[Spatial grounding data]
= Beginning of Section =
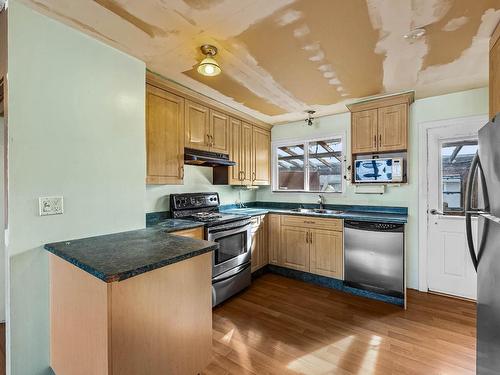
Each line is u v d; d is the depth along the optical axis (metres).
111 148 1.83
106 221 1.79
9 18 1.37
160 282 1.25
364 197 3.38
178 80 2.39
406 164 2.92
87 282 1.16
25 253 1.42
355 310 2.50
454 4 1.37
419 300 2.71
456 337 2.04
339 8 1.40
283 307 2.58
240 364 1.74
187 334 1.39
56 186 1.55
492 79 1.67
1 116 2.09
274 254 3.57
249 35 1.66
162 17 1.48
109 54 1.81
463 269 2.73
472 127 2.67
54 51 1.53
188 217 2.88
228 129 3.25
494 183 1.24
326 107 3.21
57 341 1.43
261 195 4.35
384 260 2.69
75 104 1.63
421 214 2.94
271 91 2.66
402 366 1.70
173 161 2.47
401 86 2.53
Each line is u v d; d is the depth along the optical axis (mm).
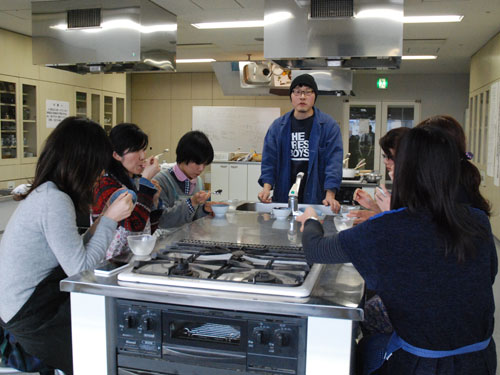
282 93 7676
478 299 1218
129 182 2100
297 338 1291
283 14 3496
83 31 4066
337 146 3258
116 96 7695
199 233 2080
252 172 7398
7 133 5770
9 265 1576
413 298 1214
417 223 1208
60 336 1650
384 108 10141
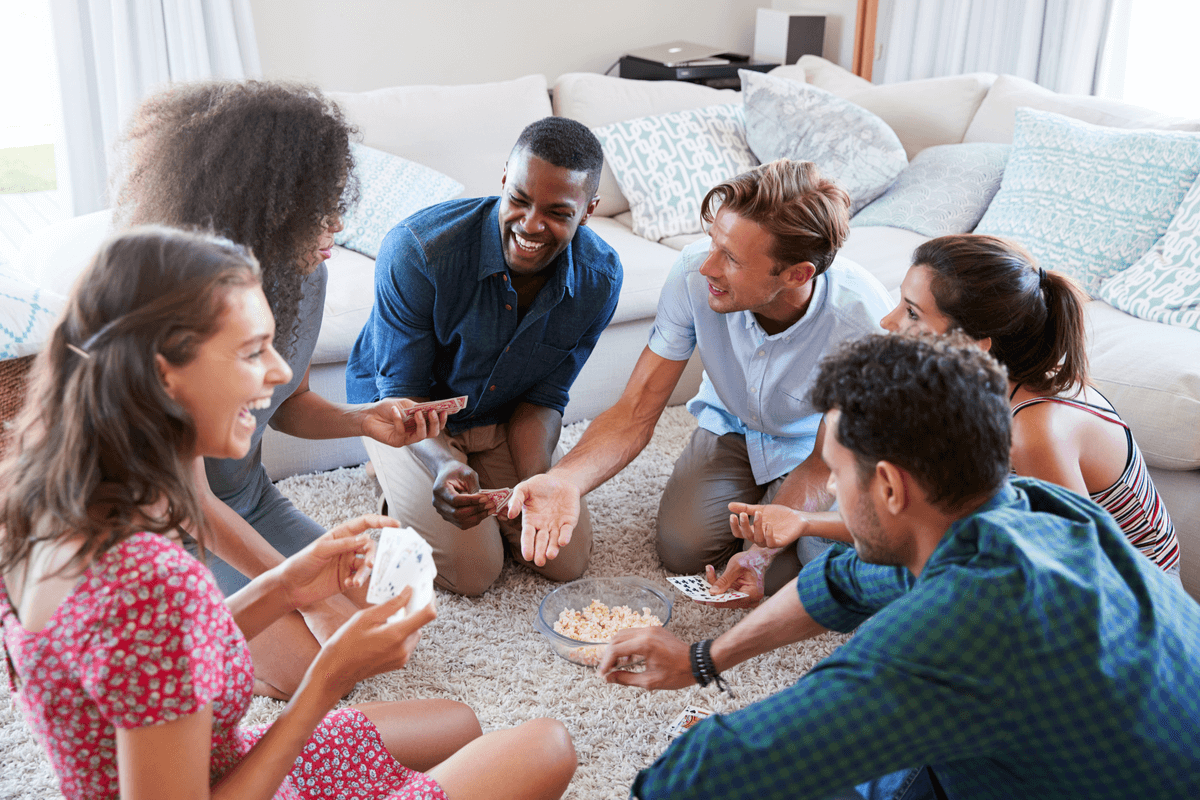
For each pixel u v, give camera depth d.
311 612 1.74
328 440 2.59
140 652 0.82
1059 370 1.46
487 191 3.30
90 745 0.88
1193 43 3.42
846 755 0.87
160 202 1.44
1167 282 2.43
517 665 1.89
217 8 3.70
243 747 1.07
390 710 1.31
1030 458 1.43
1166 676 0.89
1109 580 0.92
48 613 0.83
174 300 0.83
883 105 3.58
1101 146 2.77
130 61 3.59
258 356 0.91
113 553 0.83
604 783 1.60
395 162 3.06
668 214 3.30
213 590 0.89
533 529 1.78
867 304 1.99
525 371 2.17
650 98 3.59
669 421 3.00
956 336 1.02
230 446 0.92
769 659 1.91
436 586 2.14
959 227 3.11
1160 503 1.56
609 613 1.92
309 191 1.45
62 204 3.78
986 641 0.86
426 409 1.85
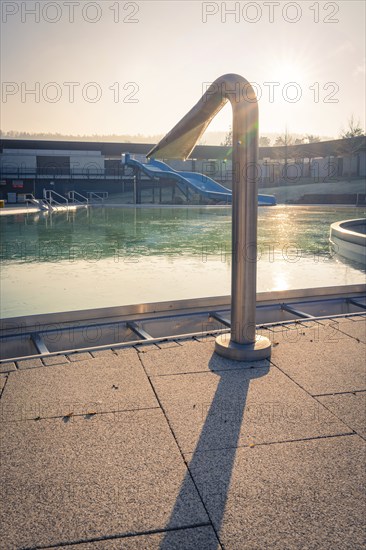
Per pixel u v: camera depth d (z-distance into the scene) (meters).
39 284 7.28
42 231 16.94
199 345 3.12
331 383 2.48
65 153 47.72
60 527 1.40
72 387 2.43
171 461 1.75
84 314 4.05
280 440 1.90
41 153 47.25
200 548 1.32
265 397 2.31
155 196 50.16
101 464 1.73
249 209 2.79
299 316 4.11
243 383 2.48
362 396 2.32
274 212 29.08
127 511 1.48
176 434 1.95
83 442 1.88
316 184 48.81
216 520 1.44
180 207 36.62
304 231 17.03
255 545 1.33
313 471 1.69
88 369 2.68
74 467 1.71
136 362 2.79
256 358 2.82
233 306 2.93
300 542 1.34
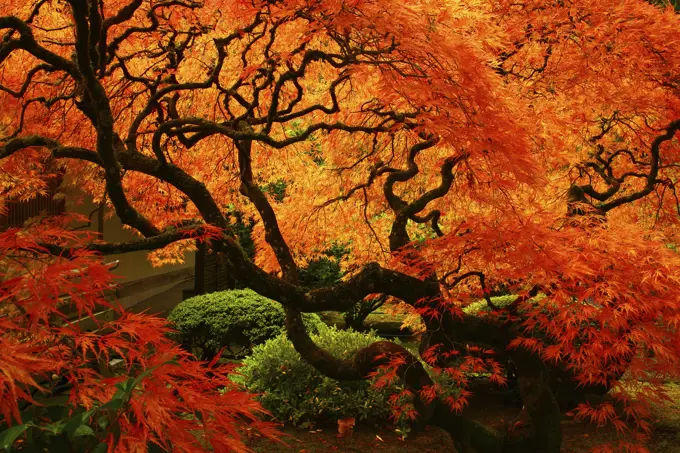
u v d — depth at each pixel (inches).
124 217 173.8
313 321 330.0
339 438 242.1
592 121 236.5
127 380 58.0
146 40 236.7
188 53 254.8
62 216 156.6
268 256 277.0
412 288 185.9
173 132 192.2
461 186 213.3
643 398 159.0
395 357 197.2
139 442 54.1
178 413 65.9
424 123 155.6
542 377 182.9
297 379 261.3
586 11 204.1
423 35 135.9
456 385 272.4
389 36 142.9
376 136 228.1
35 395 75.7
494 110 149.9
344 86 245.3
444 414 193.2
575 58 206.2
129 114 262.7
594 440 242.5
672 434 247.0
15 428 51.4
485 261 167.6
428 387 189.8
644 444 236.2
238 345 338.0
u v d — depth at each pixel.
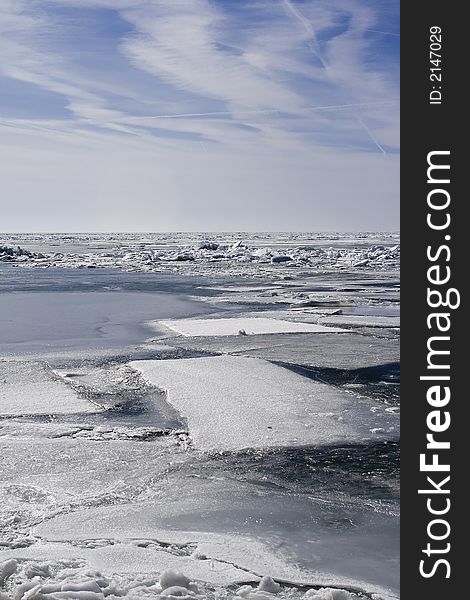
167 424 12.07
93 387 14.88
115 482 9.24
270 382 15.00
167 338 22.27
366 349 19.89
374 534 7.65
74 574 6.46
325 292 39.72
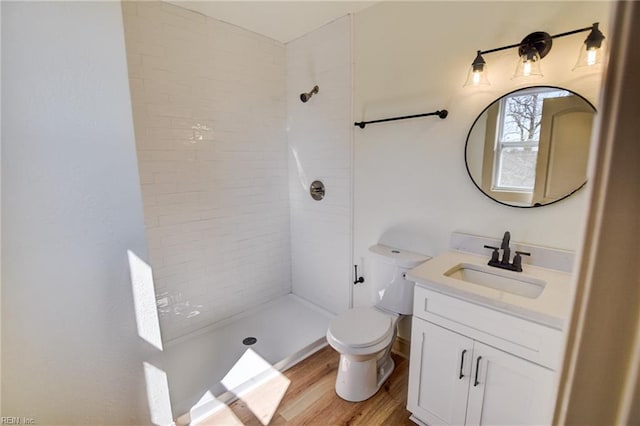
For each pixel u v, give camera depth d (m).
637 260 0.56
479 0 1.46
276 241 2.72
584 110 1.22
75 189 1.01
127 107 1.10
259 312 2.61
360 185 2.15
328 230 2.44
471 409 1.27
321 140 2.36
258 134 2.46
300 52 2.40
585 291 0.61
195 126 2.10
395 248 1.98
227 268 2.41
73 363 1.08
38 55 0.91
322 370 1.93
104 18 1.02
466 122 1.57
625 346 0.59
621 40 0.52
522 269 1.39
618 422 0.61
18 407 0.99
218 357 2.02
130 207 1.14
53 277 1.00
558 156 1.30
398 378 1.83
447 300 1.29
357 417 1.56
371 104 1.99
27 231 0.94
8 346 0.95
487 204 1.55
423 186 1.80
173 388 1.73
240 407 1.64
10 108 0.88
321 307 2.64
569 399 0.66
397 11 1.78
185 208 2.12
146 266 1.21
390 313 1.86
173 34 1.92
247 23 2.16
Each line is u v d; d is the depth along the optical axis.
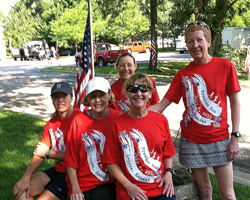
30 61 38.19
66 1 49.66
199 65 2.69
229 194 2.71
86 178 2.66
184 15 17.27
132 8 39.12
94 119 2.73
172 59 28.00
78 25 38.12
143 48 43.56
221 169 2.69
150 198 2.42
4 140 5.69
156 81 14.41
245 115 7.46
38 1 67.12
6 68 27.72
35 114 8.06
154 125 2.48
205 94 2.63
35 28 62.03
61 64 29.19
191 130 2.71
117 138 2.48
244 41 19.81
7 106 9.40
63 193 2.87
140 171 2.44
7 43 68.81
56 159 2.98
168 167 2.58
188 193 2.95
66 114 3.05
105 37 45.03
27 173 2.94
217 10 13.48
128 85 2.49
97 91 2.65
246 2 16.89
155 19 17.48
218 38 15.48
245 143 5.47
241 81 12.67
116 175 2.45
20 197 2.85
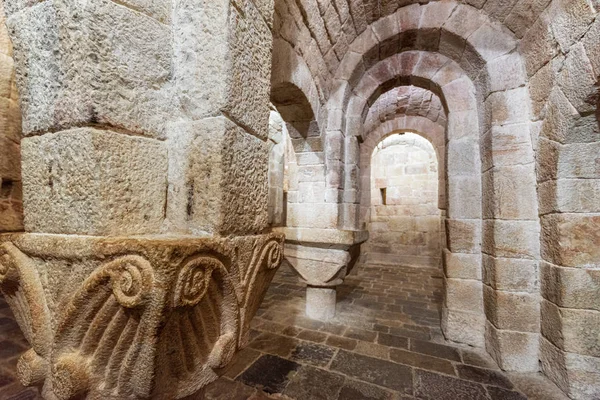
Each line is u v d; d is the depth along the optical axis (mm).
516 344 1891
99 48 716
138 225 799
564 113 1619
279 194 6676
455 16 2248
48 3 713
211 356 822
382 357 1993
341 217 2928
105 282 645
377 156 6336
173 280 631
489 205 2135
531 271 1919
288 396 1549
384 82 2861
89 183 708
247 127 952
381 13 2473
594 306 1586
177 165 880
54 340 695
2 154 3088
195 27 875
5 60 3080
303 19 1924
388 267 5523
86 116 698
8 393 1479
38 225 798
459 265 2314
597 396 1534
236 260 850
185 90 879
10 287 834
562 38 1624
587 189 1621
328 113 2801
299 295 3492
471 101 2418
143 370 676
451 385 1687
= End of Section =
Leaving out the pictures, print every record exactly as written.

(Answer to this problem)
Each line is u v d; d is the depth along the optical axis (metres).
111 148 1.83
106 221 1.79
9 18 1.37
160 282 1.25
364 197 3.38
178 80 2.39
406 164 2.92
87 282 1.16
25 253 1.42
355 310 2.50
454 4 1.37
419 300 2.71
456 337 2.04
339 8 1.40
283 307 2.58
240 364 1.74
187 334 1.39
56 186 1.55
492 79 1.67
1 116 2.09
274 254 3.57
249 35 1.66
162 17 1.48
109 54 1.81
463 269 2.73
472 127 2.67
54 51 1.53
188 217 2.88
228 129 3.25
494 183 1.24
326 107 3.21
57 341 1.43
261 195 4.35
384 260 2.69
75 104 1.63
421 214 2.94
271 91 2.66
402 366 1.70
173 161 2.47
401 86 2.53
Each line is u v d; d is the depth along the optical axis (mm).
282 93 7676
478 299 1218
129 182 2100
297 338 1291
283 14 3496
83 31 4066
337 146 3258
116 96 7695
199 233 2080
252 172 7398
7 133 5770
9 265 1576
413 298 1214
417 223 1208
60 336 1650
384 108 10141
For each pixel u v, give camera depth d.
311 612 1.74
328 440 2.59
140 652 0.82
1059 370 1.46
487 191 3.30
90 745 0.88
1193 43 3.42
846 755 0.87
160 202 1.44
1167 282 2.43
517 665 1.89
217 8 3.70
243 747 1.07
390 710 1.31
1030 458 1.43
1166 676 0.89
1109 580 0.92
48 613 0.83
174 300 0.83
883 105 3.58
1101 146 2.77
130 61 3.59
258 356 0.91
113 553 0.83
604 783 1.60
395 162 3.06
668 214 3.30
213 590 0.89
533 529 1.78
867 304 1.99
525 371 2.17
650 98 3.59
669 421 3.00
956 336 1.02
230 446 0.92
769 659 1.91
436 586 2.14
959 227 3.11
1160 503 1.56
609 613 1.92
309 191 1.45
62 204 3.78
986 641 0.86
426 409 1.85
Per pixel u v: camera depth d (z-distance into the scene) (meters).
39 284 7.28
42 231 16.94
199 345 3.12
331 383 2.48
65 153 47.72
60 527 1.40
72 387 2.43
171 461 1.75
84 314 4.05
280 440 1.90
41 153 47.25
200 548 1.32
265 397 2.31
155 196 50.16
101 464 1.73
249 209 2.79
299 316 4.11
243 383 2.48
362 396 2.32
274 212 29.08
127 511 1.48
176 434 1.95
83 442 1.88
316 184 48.81
216 520 1.44
180 207 36.62
304 231 17.03
255 545 1.33
313 471 1.69
88 369 2.68
74 467 1.71
136 362 2.79
256 358 2.82
233 306 2.93
300 542 1.34
u v d — depth at each pixel (inches).
124 217 173.8
313 321 330.0
339 438 242.1
592 121 236.5
127 380 58.0
146 40 236.7
188 53 254.8
62 216 156.6
268 256 277.0
412 288 185.9
173 132 192.2
461 186 213.3
643 398 159.0
395 357 197.2
139 442 54.1
178 413 65.9
424 123 155.6
542 377 182.9
297 379 261.3
586 11 204.1
423 35 135.9
456 385 272.4
389 36 142.9
376 136 228.1
35 395 75.7
494 110 149.9
344 86 245.3
444 414 193.2
575 58 206.2
129 114 262.7
594 440 242.5
672 434 247.0
15 428 51.4
485 261 167.6
428 387 189.8
644 444 236.2
238 345 338.0
u v d — depth at each pixel.
167 424 12.07
93 387 14.88
115 482 9.24
270 382 15.00
167 338 22.27
366 349 19.89
374 534 7.65
74 574 6.46
325 292 39.72
For each pixel u v, give camera depth d (m).
637 260 0.56
479 0 1.46
276 241 2.72
584 110 1.22
75 189 1.01
127 107 1.10
259 312 2.61
360 185 2.15
328 230 2.44
471 409 1.27
321 140 2.36
258 134 2.46
300 52 2.40
585 291 0.61
195 126 2.10
395 248 1.98
227 268 2.41
73 363 1.08
38 55 0.91
322 370 1.93
104 18 1.02
466 122 1.57
625 346 0.59
621 40 0.52
522 269 1.39
618 422 0.61
18 407 0.99
218 357 2.02
130 207 1.14
53 277 1.00
558 156 1.30
398 378 1.83
447 300 1.29
357 417 1.56
371 104 1.99
27 231 0.94
8 346 0.95
487 204 1.55
423 186 1.80
173 388 1.73
240 407 1.64
10 108 0.88
321 307 2.64
569 399 0.66
397 11 1.78
185 208 2.12
146 266 1.21
390 313 1.86
173 34 1.92
247 23 2.16
Each line is u v d; d is the depth along the optical axis.
30 61 38.19
66 1 49.66
199 65 2.69
229 194 2.71
86 178 2.66
184 15 17.27
132 8 39.12
94 119 2.73
172 59 28.00
78 25 38.12
143 48 43.56
221 169 2.69
150 198 2.42
4 140 5.69
156 81 14.41
245 115 7.46
38 1 67.12
6 68 27.72
35 114 8.06
154 125 2.48
205 94 2.63
35 28 62.03
61 64 29.19
191 130 2.71
117 138 2.48
244 41 19.81
7 106 9.40
63 193 2.87
140 171 2.44
7 43 68.81
56 159 2.98
168 167 2.58
188 193 2.95
66 114 3.05
105 37 45.03
27 173 2.94
217 10 13.48
128 85 2.49
97 91 2.65
246 2 16.89
155 19 17.48
218 38 15.48
245 143 5.47
241 81 12.67
116 175 2.45
20 197 2.85
Each line is u v d; d is the depth along the optical axis (mm).
516 344 1891
99 48 716
138 225 799
564 113 1619
279 194 6676
455 16 2248
48 3 713
211 356 822
382 357 1993
341 217 2928
105 282 645
377 156 6336
173 280 631
489 205 2135
531 271 1919
288 396 1549
384 82 2861
89 183 708
247 127 952
381 13 2473
594 306 1586
177 165 880
54 340 695
2 154 3088
195 27 875
5 60 3080
303 19 1924
388 267 5523
86 116 698
8 393 1479
38 225 798
459 265 2314
597 396 1534
236 260 850
185 90 879
10 287 834
562 38 1624
587 189 1621
328 113 2801
299 295 3492
471 101 2418
143 370 676
451 385 1687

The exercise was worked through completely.